Gānlù tuóluóní zhòu 甘露陀羅尼呪

Sweet-Dew Dhāraṇī Spell by 實叉難陀 (Shíchānántuó, Śikṣānanda, 譯)

About the work

A single-paragraph anonymous-or-semi-anonymous Esoteric dhāraṇī-text traditionally attributed to Śikṣānanda (實叉難陀). The Taishō witness gives the head-line 于闐三藏實叉難陀佛授記寺譯 (“translated by the Khotanese tripiṭaka Śikṣānanda at the Fó-shòu-jì-sì 佛授記寺”), placing it among the short dhāraṇī produced by Śikṣānanda’s atelier alongside the great 80-fascicle Avataṃsaka and his Burning-Face translation KR6j0545 (T1314). The text’s tail-formula gives an alternate title 佛說甘露陀羅尼經 (“Sūtra of the Sweet-Dew Dhāraṇī, Spoken by the Buddha”).

Abstract

The whole text consists of a single transcribed Sanskrit dhāraṇī of about 22 pādas, delimited by the standard Chinese verse-numbering. The opening is the homage-formula:

namaḥ bhagavate amitābhāya tathāgatāya arhate samyak-saṃbuddhāya tadyathā oṃ amṛte amṛtodbhave amṛta-saṃbhave amṛta-garbhe amṛta-siddhe amṛta-teje amṛta-vikrānte amṛta-vikrānta-gāmine amṛta-gagana-kīrti-kare amṛta-dundubhi sarvārthe sarva-tathāgata-sādhanam sarva-karmā-kleśa-kṣayaṃ-kare svāhā

— that is, the Amṛta-rāja-Amitābha sweet-dew dhāraṇī, the principal “long” amṛta-mantra (amṛta-bīja) of the Pure-Land–and–amṛta tradition. The same mantra is also embedded as the Wú-liàng-shòu rúlái gēn-běn tuó-luó-ní 無量壽如來根本陀羅尼 in numerous Tang-period ritual manuals.

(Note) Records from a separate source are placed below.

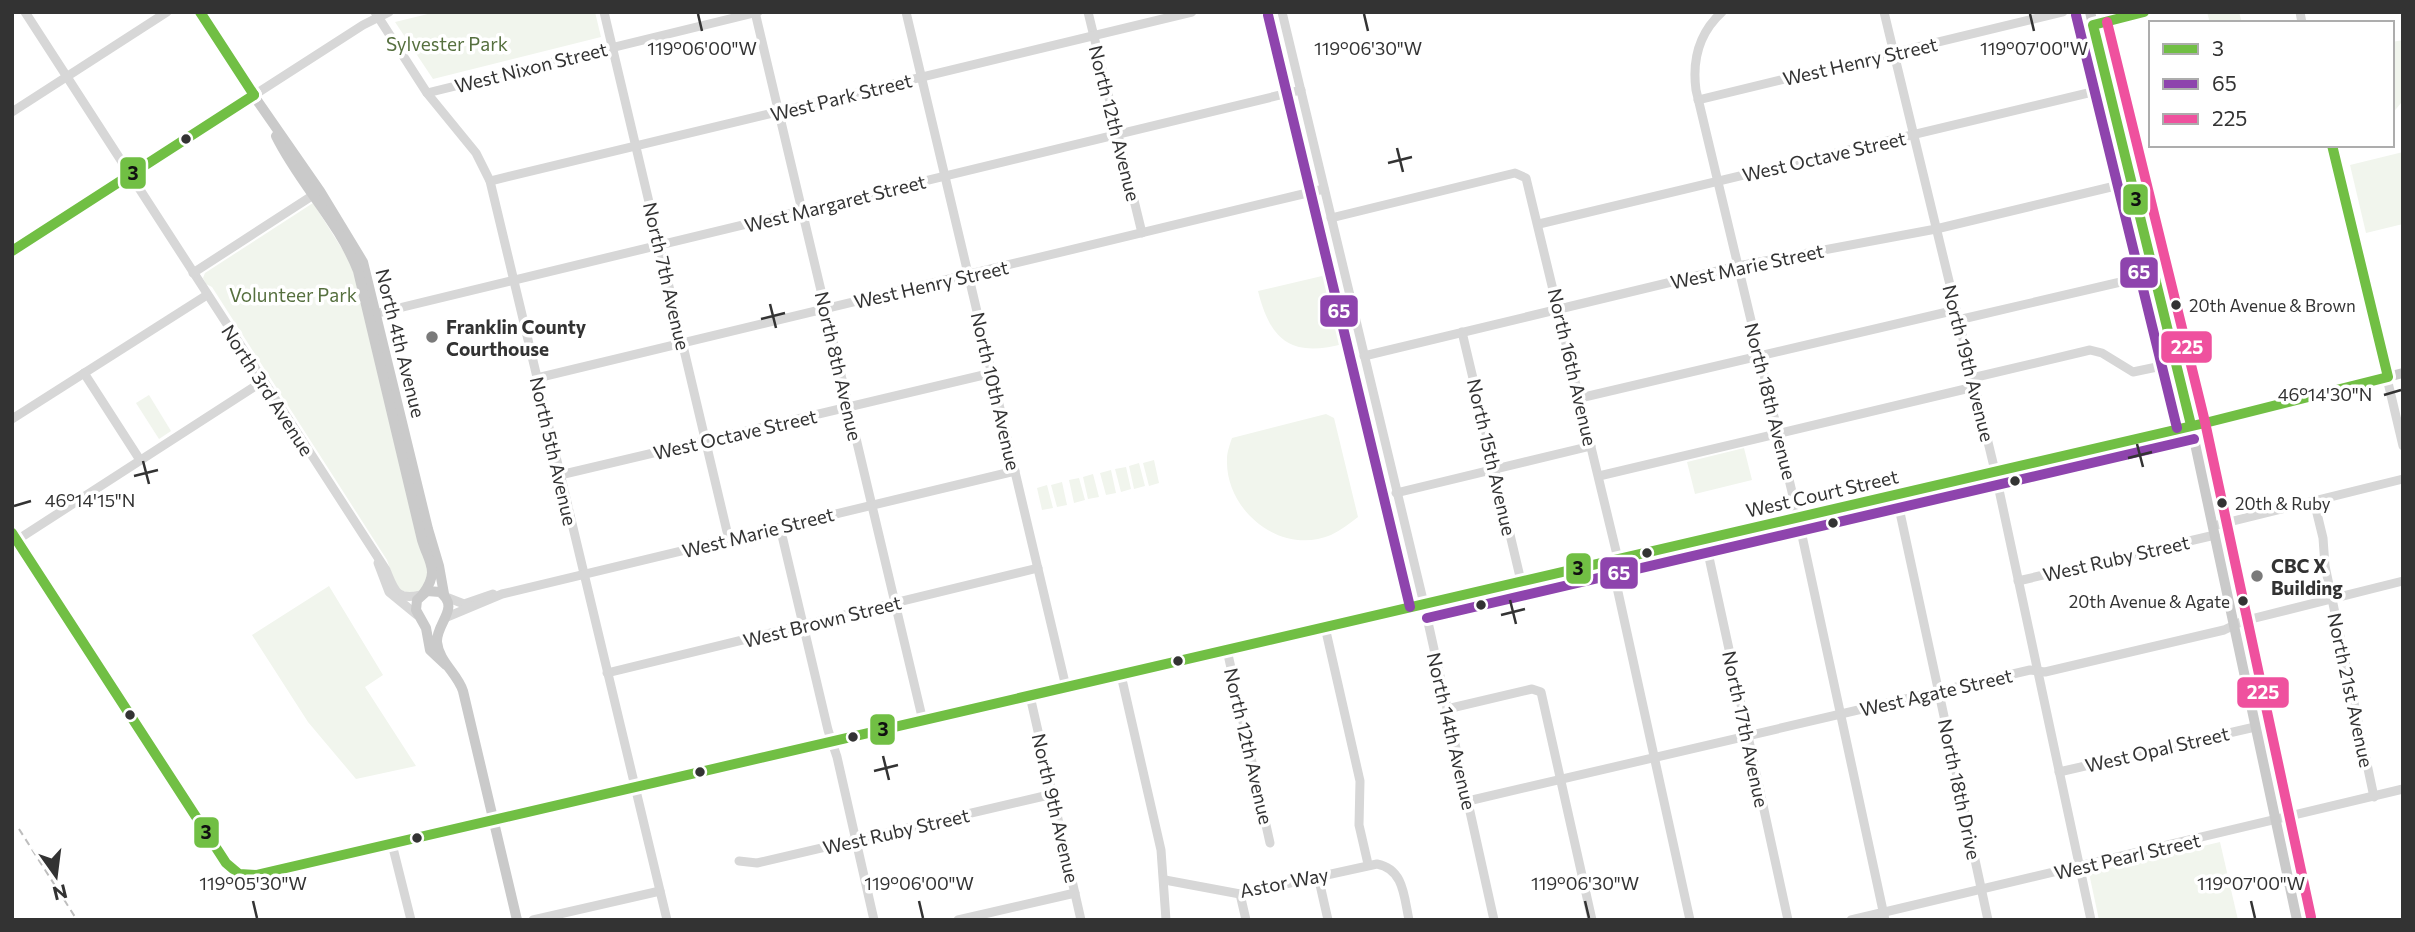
<svg xmlns="http://www.w3.org/2000/svg" width="2415" height="932" viewBox="0 0 2415 932" font-family="Commissioner,sans-serif">
<style>
.green{fill:#f1f5ed}
.lines{fill:none;stroke-linecap:round;stroke-linejoin:round}
.minor{stroke:#d7d7d7;stroke-width:9}
.major{stroke:#cacaca;stroke-width:10}
.rail{stroke:#bebebe;stroke-width:2;stroke-dasharray:7 5;stroke-linecap:butt}
.bus-1-casing{stroke:#fff;stroke-width:16}
.bus-2-casing{stroke:#fff;stroke-width:16}
.bus-3-casing{stroke:#fff;stroke-width:16}
.bus-1{stroke:#71bf44;stroke-width:10}
.bus-2{stroke:#8e44ad;stroke-width:10}
.bus-3{stroke:#ef519e;stroke-width:10}
.ticks{fill:none;stroke:#333;stroke-width:2.5}
.bus-dot{fill:#333;stroke:#fff;stroke-width:2.5}
.poi-dot{fill:#7a7a7a;stroke:#fff;stroke-width:2.5}
.labels{text-anchor:middle;dominant-baseline:central;stroke-width:7;stroke-linejoin:round;paint-order:stroke}
.bus-label{font-size:17px;fill:#333;stroke:#fff;text-anchor:start}
.park-label{font-size:19px;fill:#56703f;stroke:#fff}
.street-label{font-size:19px;fill:#333;stroke:#fff}
.poi-label{font-size:19px;font-weight:bold;fill:#333;stroke:#fff;text-anchor:start}
.ticks-label{font-size:18px;text-anchor:middle;fill:#333;stroke:#fff;stroke-width:7;stroke-linejoin:round;paint-order:stroke}
.line-badge{stroke:#fff;stroke-width:2.5}
.badge-label{font-size:19px;text-anchor:middle;font-weight:bold;fill:#fff}
.pale-badge-label{font-size:19px;text-anchor:middle;font-weight:bold;fill:#111}
</style>
<rect width="100%" height="100%" fill="#fff"/>
<!-- green -->
<g class="green">
<polygon points="436,12 595,12 601,37 433,79 395,22"/>
<polygon points="2207,12 2239,12 2242,23 2210,23"/>
<polygon points="2403,40 2403,95 2401,103 2392,114 2392,42"/>
<polygon points="2403,152 2403,224 2366,233 2350,165"/>
<polygon points="313,203 353,266 431,568 421,591 413,594 397,589 387,560 212,287 206,284 203,278 205,273"/>
<path d="M1322 276 1330 280 1346 343C1293 358 1271 343 1258 291Z"/>
<polygon points="149,395 171,431 159,439 136,403"/>
<path d="M1326 414 1334 418 1358 517C1350 523 1341 530 1331 535 1281 556 1225 511 1227 459 1227 452 1230 444 1232 438Z"/>
<polygon points="1744,448 1752,480 1695,494 1687,462"/>
<polygon points="1154,460 1159,483 1149,486 1143,463"/>
<polygon points="1139,463 1145,486 1134,489 1129,466"/>
<polygon points="1126,467 1131,489 1121,492 1115,469"/>
<polygon points="1111,470 1116,493 1106,495 1100,473"/>
<polygon points="1093,474 1099,497 1088,499 1083,477"/>
<polygon points="1079,478 1085,500 1074,503 1069,480"/>
<polygon points="1062,482 1067,505 1057,507 1051,485"/>
<polygon points="1047,485 1053,508 1042,510 1037,488"/>
<polygon points="329,586 383,675 365,687 416,766 356,779 308,722 252,635"/>
<polygon points="2220,842 2238,920 2099,920 2089,873"/>
</g>
<g class="lines">
<!-- minor -->
<g class="minor">
<path d="M25 12 386 570C394 589 396 601 420 595"/>
<polyline points="375,12 427,93 476,153 490,181 667,920"/>
<polyline points="604,12 729,540"/>
<polyline points="755,12 923,721"/>
<polyline points="906,12 1066,687"/>
<polyline points="1088,12 1142,233"/>
<polyline points="1282,12 1424,604 1494,920"/>
<path d="M1722 12C1699 33 1692 60 1696 90L1798 517 1885 920"/>
<polyline points="1884,12 1995,471 2091,920"/>
<polyline points="2300,12 2302,23"/>
<polyline points="2093,25 2145,12"/>
<polyline points="427,93 758,12"/>
<polyline points="1698,100 2063,12"/>
<polyline points="12,112 167,12"/>
<polyline points="2332,145 2403,446"/>
<polyline points="490,181 1192,12"/>
<polyline points="1331,218 1515,173 1526,178 1618,559"/>
<polyline points="1539,224 2109,88"/>
<polyline points="12,251 363,25 389,12"/>
<polyline points="193,273 318,192"/>
<polyline points="370,315 1301,90"/>
<polyline points="1958,320 2155,274"/>
<polyline points="1462,332 1521,581"/>
<polyline points="1364,356 1738,266 1936,229 2132,182"/>
<polyline points="84,373 140,460"/>
<polyline points="537,378 1324,189"/>
<polyline points="1972,378 2090,350 2102,353 2133,372 2176,363"/>
<polyline points="1580,398 1956,310"/>
<polyline points="12,419 207,295"/>
<polyline points="560,475 992,373"/>
<polyline points="1599,476 1974,387"/>
<polyline points="1396,493 1591,446"/>
<polyline points="1896,494 1988,920"/>
<polyline points="2314,501 2323,538 2325,566 2374,797"/>
<polyline points="2213,526 2403,479"/>
<polyline points="780,527 828,730 837,757 874,920"/>
<path d="M12 533 226 863C234 873 243 876 256 875L494 820"/>
<polyline points="1705,539 1788,920"/>
<polyline points="17,540 263,381"/>
<polyline points="1611,560 1690,920"/>
<polyline points="378,563 389,592 417,615"/>
<polyline points="2018,581 2215,535"/>
<polyline points="446,597 464,604 493,594"/>
<polyline points="447,617 502,594 1015,471"/>
<polyline points="1325,627 1360,781 1359,825 1368,864"/>
<polyline points="1227,650 1270,843"/>
<polyline points="607,673 1038,568"/>
<polyline points="1121,675 1161,850 1166,920"/>
<polyline points="1030,696 1081,920"/>
<polyline points="1447,709 1532,689 1541,692 1592,920"/>
<polyline points="2059,772 2255,727"/>
<polyline points="1468,801 2030,670 2045,672 2224,630 2243,621 2403,581"/>
<polyline points="392,844 411,920"/>
<polyline points="739,861 757,863 1053,794"/>
<polyline points="1318,876 1328,920"/>
<path d="M1165 880 1240 894 1377 864C1404 869 1404 897 1409 920"/>
<polyline points="1240,894 1246,920"/>
<polyline points="533,920 660,891"/>
<polyline points="958,920 1075,893"/>
<polyline points="1851,920 2403,789"/>
</g>
<!-- major -->
<g class="major">
<polyline points="200,12 247,86 320,191 363,262 428,529 439,566 444,594"/>
<polyline points="2090,12 2191,425 2297,920"/>
<path d="M276 136C299 183 339 222 358 271L422 540C429 563 440 571 423 594"/>
<path d="M446 665 430 650 426 628 416 610 417 600 427 591 440 592C461 608 436 623 437 642 439 662 457 673 463 691L517 920"/>
<polyline points="494,820 2205,423 2403,373"/>
</g>
<!-- rail -->
<polyline class="rail" points="19,829 77,920"/>
<defs>
<g id="bus-1">
<polyline points="200,12 254,95"/>
<polyline points="2144,12 2093,25 2191,425"/>
<polyline points="12,251 254,95"/>
<polyline points="12,533 226,863 239,874 256,875 2205,423 2388,377 2332,145"/>
</g>
<g id="bus-2">
<polyline points="1268,15 1410,607"/>
<polyline points="2076,15 2177,428"/>
<polyline points="1427,618 2194,439"/>
</g>
<polyline id="bus-3" points="2107,22 2205,422 2311,917"/>
</defs>
<!-- bus-1 casing -->
<use href="#bus-1" class="bus-1-casing"/>
<!-- bus-2 casing -->
<use href="#bus-2" class="bus-2-casing"/>
<!-- bus-3 casing -->
<use href="#bus-3" class="bus-3-casing"/>
<!-- bus-1 -->
<use href="#bus-1" class="bus-1"/>
<!-- bus-2 -->
<use href="#bus-2" class="bus-2"/>
<!-- bus-3 -->
<use href="#bus-3" class="bus-3"/>
</g>
<!-- ticks -->
<path class="ticks" d="M698 14 702 31M1364 14 1368 31M2030 14 2034 31M1397 148 1403 172M1388 163 1412 157M770 304 776 328M761 319 785 313M2384 395 2401 390M2137 444 2143 467M2128 458 2152 452M143 461 149 484M134 476 158 470M14 506 31 501M1510 600 1516 624M1501 615 1525 609M883 756 889 780M874 771 898 765M253 901 257 918M919 901 923 918M1585 901 1589 918M2251 901 2255 918"/>
<!-- markers -->
<g class="bus-dot">
<circle cx="186" cy="139" r="6"/>
<circle cx="2176" cy="305" r="6"/>
<circle cx="2015" cy="481" r="6"/>
<circle cx="2222" cy="503" r="6"/>
<circle cx="1833" cy="523" r="6"/>
<circle cx="1647" cy="553" r="6"/>
<circle cx="2243" cy="601" r="6"/>
<circle cx="1481" cy="605" r="6"/>
<circle cx="1178" cy="661" r="6"/>
<circle cx="130" cy="715" r="6"/>
<circle cx="853" cy="737" r="6"/>
<circle cx="700" cy="772" r="6"/>
<circle cx="417" cy="838" r="6"/>
</g>
<g class="poi-dot">
<circle cx="432" cy="337" r="7"/>
<circle cx="2257" cy="576" r="7"/>
</g>
<g class="labels">
<!-- bus labels -->
<g class="bus-label">
<text x="2189" y="305">20th Avenue &amp; Brown</text>
<text x="2235" y="503">20th &amp; Ruby</text>
<text x="2230" y="601" text-anchor="end">20th Avenue &amp; Agate</text>
</g>
<!-- park labels -->
<g class="park-label">
<text x="447" y="43">Sylvester Park</text>
<text x="293" y="294">Volunteer Park</text>
</g>
<!-- street labels -->
<g class="street-label">
<text transform="translate(1860 61) rotate(-13)">West Henry Street</text>
<text transform="translate(531 67) rotate(-14)">West Nixon Street</text>
<text transform="translate(841 97) rotate(-14)">West Park Street</text>
<text transform="translate(1115 123) rotate(76)">North 12th Avenue</text>
<text transform="translate(1824 156) rotate(-13)">West Octave Street</text>
<text transform="translate(835 203) rotate(-14)">West Margaret Street</text>
<text transform="translate(1747 266) rotate(-12)">West Marie Street</text>
<text transform="translate(667 276) rotate(77)">North 7th Avenue</text>
<text transform="translate(931 284) rotate(-13)">West Henry Street</text>
<text transform="translate(401 343) rotate(76)">North 4th Avenue</text>
<text transform="translate(1969 363) rotate(76)">North 19th Avenue</text>
<text transform="translate(839 366) rotate(77)">North 8th Avenue</text>
<text transform="translate(1573 367) rotate(77)">North 16th Avenue</text>
<text transform="translate(268 390) rotate(57)">North 3rd Avenue</text>
<text transform="translate(996 391) rotate(77)">North 10th Avenue</text>
<text transform="translate(1771 401) rotate(76)">North 18th Avenue</text>
<text transform="translate(735 434) rotate(-13)">West Octave Street</text>
<text transform="translate(554 451) rotate(77)">North 5th Avenue</text>
<text transform="translate(1492 457) rotate(77)">North 15th Avenue</text>
<text transform="translate(1822 493) rotate(-13)">West Court Street</text>
<text transform="translate(758 532) rotate(-14)">West Marie Street</text>
<text transform="translate(2116 558) rotate(-13)">West Ruby Street</text>
<text transform="translate(822 621) rotate(-14)">West Brown Street</text>
<text transform="translate(2351 690) rotate(78)">North 21st Avenue</text>
<text transform="translate(1936 692) rotate(-13)">West Agate Street</text>
<text transform="translate(1746 729) rotate(78)">North 17th Avenue</text>
<text transform="translate(1452 731) rotate(77)">North 14th Avenue</text>
<text transform="translate(1249 746) rotate(77)">North 12th Avenue</text>
<text transform="translate(2157 749) rotate(-13)">West Opal Street</text>
<text transform="translate(1960 789) rotate(78)">North 18th Drive</text>
<text transform="translate(1056 808) rotate(77)">North 9th Avenue</text>
<text transform="translate(896 831) rotate(-13)">West Ruby Street</text>
<text transform="translate(2127 856) rotate(-13)">West Pearl Street</text>
<text transform="translate(1284 882) rotate(-11)">Astor Way</text>
</g>
<!-- poi labels -->
<g class="poi-label">
<text x="446" y="326">Franklin County<tspan x="446" dy="22">Courthouse</tspan></text>
<text x="2271" y="565">CBC X<tspan x="2271" dy="22">Building</tspan></text>
</g>
</g>
<g class="ticks-label">
<text x="702" y="55">119°06'00"W</text>
<text x="1368" y="55">119°06'30"W</text>
<text x="2034" y="55">119°07'00"W</text>
<text x="2325" y="401">46°14'30"N</text>
<text x="90" y="507">46°14'15"N</text>
<text x="253" y="890">119°05'30"W</text>
<text x="919" y="890">119°06'00"W</text>
<text x="1585" y="890">119°06'30"W</text>
<text x="2251" y="890">119°07'00"W</text>
</g>
<g class="line-badge">
<rect x="119" y="156" width="28" height="34" rx="7" fill="#71bf44"/>
<rect x="2122" y="183" width="27" height="33" rx="7" fill="#71bf44"/>
<rect x="2119" y="256" width="40" height="33" rx="7" fill="#8e44ad"/>
<rect x="1319" y="294" width="40" height="34" rx="7" fill="#8e44ad"/>
<rect x="2160" y="330" width="53" height="34" rx="7" fill="#ef519e"/>
<rect x="1565" y="552" width="27" height="33" rx="7" fill="#71bf44"/>
<rect x="1599" y="556" width="40" height="34" rx="7" fill="#8e44ad"/>
<rect x="2236" y="676" width="54" height="33" rx="7" fill="#ef519e"/>
<rect x="869" y="713" width="27" height="33" rx="7" fill="#71bf44"/>
<rect x="193" y="816" width="27" height="33" rx="7" fill="#71bf44"/>
</g>
<g class="badge-label">
<text x="2139" y="279">65</text>
<text x="1339" y="318">65</text>
<text x="2187" y="354">225</text>
<text x="1619" y="580">65</text>
<text x="2263" y="699">225</text>
</g>
<g class="pale-badge-label">
<text x="133" y="180">3</text>
<text x="2136" y="206">3</text>
<text x="1578" y="575">3</text>
<text x="883" y="736">3</text>
<text x="206" y="839">3</text>
</g>
<!-- border -->
<rect width="2415" height="932" fill="none" stroke="#333333" stroke-width="28"/>
<!-- legend -->
<rect x="2149" y="21" width="245" height="126" fill="#ffffff" stroke="#adadad" stroke-width="2"/>
<rect x="2163" y="44" width="35" height="10" fill="#71bf44" stroke="#adadad" stroke-width="2"/>
<text x="2212" y="56" font-size="21" fill="#333333">3</text>
<rect x="2163" y="79" width="35" height="10" fill="#8e44ad" stroke="#adadad" stroke-width="2"/>
<text x="2212" y="91" font-size="21" fill="#333333">65</text>
<rect x="2163" y="114" width="35" height="10" fill="#ef519e" stroke="#adadad" stroke-width="2"/>
<text x="2212" y="126" font-size="21" fill="#333333">225</text>
<!-- north arrow -->
<g transform="translate(56 876) rotate(166)" stroke="#ffffff" stroke-width="5" paint-order="stroke">
<path d="M0-5L12 26L0 18L-12 26Z" fill="#333333"/>
<text y="-10" font-size="19" font-weight="bold" text-anchor="middle" fill="#333333">N</text>
</g>
</svg>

There is no narrative frame, no offering instruction, and no merit-catalogue — the text is essentially a dhāraṇī-card. Its placement in Taishō vol. 21 immediately after KR6j0547 (the short Sweet-Dew Sūtra dhāraṇī of the Surūpa-kāya / amṛta-rāja family) attests to its function within the Burning-Mouth / amṛta cluster: where T1316 supplies the four-syllable Surūpa amṛta-mantra used to convert water into sweet-dew, T1317 supplies the long Amitābha-amṛta dhāraṇī used to consecrate the same offering. The text remained the standard liturgical form of the Amṛta-rāja dhāraṇī through the medieval and early-modern periods.

Date: although the catalog meta carries the Śikṣānanda attribution and dynasty 唐, the brevity of the text and the absence of any matching colophon make the attribution provisional. The bracket given here (695–704) follows Śikṣānanda’s main Cháng’ān period at the Fó-shòu-jì-sì. If the attribution is incorrect — as is possible for a free-standing dhāraṇī-card — the text may be earlier or somewhat later, but late-seventh-century circulation is independently established by the parallel dhāraṇī’s appearance in other early-Tang ritual texts.

Translations and research

No substantial secondary literature located on T1317 in particular. For the Amitābha amṛta-rāja dhāraṇī tradition more broadly, see the standard treatments of the Pure-Land mantra-cult; the amṛta-segment of the Yán-kǒu cycle is treated in Orzech (1996) and Lye (2003) cited under KR6j0544.